We all know that we could use more fruits and vegetables in our diet. But that doesn’t mean cutting out protein completely — or straying from a vegetarian diet. Protein is one of the most important, fuel-filled parts of a square meal and it can be found in a variety of foods. From lean meats to legumes and eggs, healthy proteins are an essential part of a balanced diet.

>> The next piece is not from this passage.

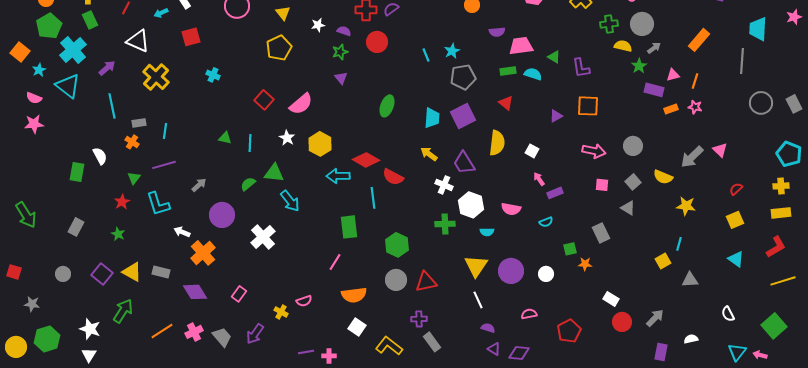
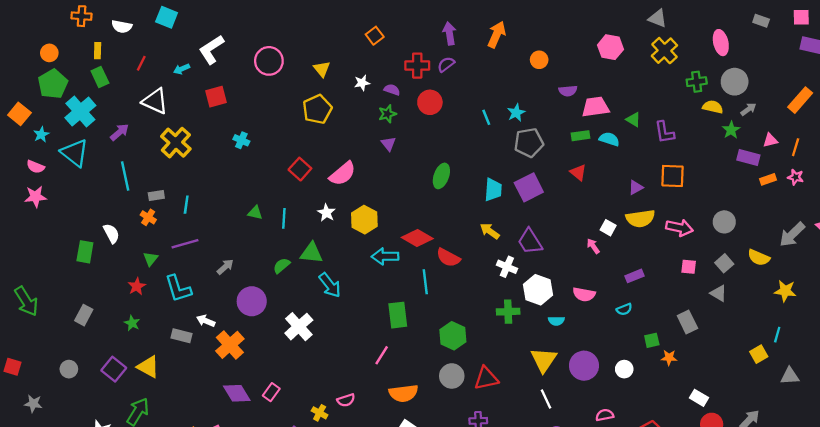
yellow semicircle: (497, 143) -> (640, 218), moved, turned 75
pink arrow: (539, 179) -> (593, 246), moved
gray rectangle: (161, 272) -> (182, 336), moved
purple diamond: (195, 292) -> (237, 393), moved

Proteins are not only essential, but they also keep us fuller for a longer period of time. The trick is to pick protein carefully. Avoid proteins high in saturated fats like un-trimmed beef and pork. Sorry, but crumbled bacon on a green salad isn’t the best choice. Add some omega-3 fatty acid rich salmon to your salad instead. You need to make choices daily – make the right ones! Choose low fat protein sources that help aid in weight loss as well as balancing your blood sugar while promoting muscle gain. Remember muscle burns calories even while resting!
As with most food groups, some are better than others. did you know that a cup of black beans has eight grams of protein, more than lentils?
Chicken is, of course, a well-known healthy protein, and sometimes known as boring but, it does not have to be. Use your imagination and jazz it up with good choices.
Eggs are one of the world’s wonder foods. Known to be a healthy fat and protein. It is important to eat the whole egg—yolk and all—to get the full protein benefits.
One half a cup of edamame actually contains eleven grams of protein. This Japanese peanut or soybean is also high in fiber. All soybeans actually contain a plethora of healthy components like carbohydrates, omega-3 fatty acids, and vitamin K.
Red meat is not unhealthy — it just has more saturated fats. Therefore considering this, stick to lean cuts of beef like sirloin, filet mignon, and flank steak.
It may be a trendy grain, but Quinoa is actually a grain loaded with protein, fiber and magnesium.
Turkey is a super food, and shouldn’t cause any diet problems, so don’t bring this food into your diet only in November! Turkey is a great substitute for fattier beef, and ground turkey can be used to make meatloaf, chili, and even the well-known turkey burger. We always have turkey meatballs in the refrigerator for a go to meal – we blend the turkey with some brown rice and oatmeal to add carbs for a balanced meal. Yes – Carbs! They are necessary and balance off your diet!
Fish is a great place to start for healthy proteins, packed with those Omega 3’s.
Honestly – I average three 5-8 oz. portions daily. Usually Tilapia, Orange Roughy and Salmon a day with either a sweet potato, brown rice or a salad with fresh lemon.